Work to be completed - Reproduce every line of text in the data below word for word, and leave the pictures out.

Recorded data -
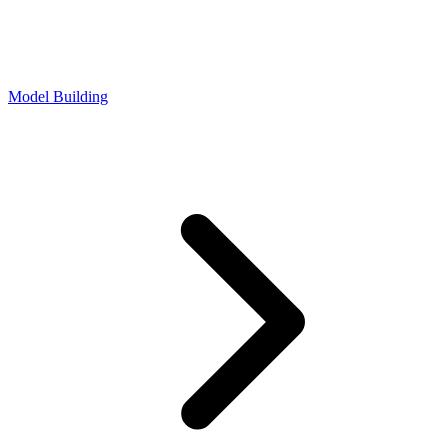
Model Building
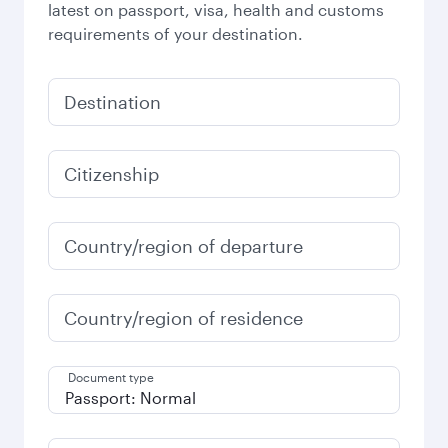
latest on passport, visa, health and customs
requirements of your destination.
Destination
Citizenship
Country/region of departure
Country/region of residence
Document type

Written answer -
Model Building
latest on passport, visa, health and customs
requirements of your destination.
Destination
Citizenship
Country/region of departure
Country/region of residence
Document type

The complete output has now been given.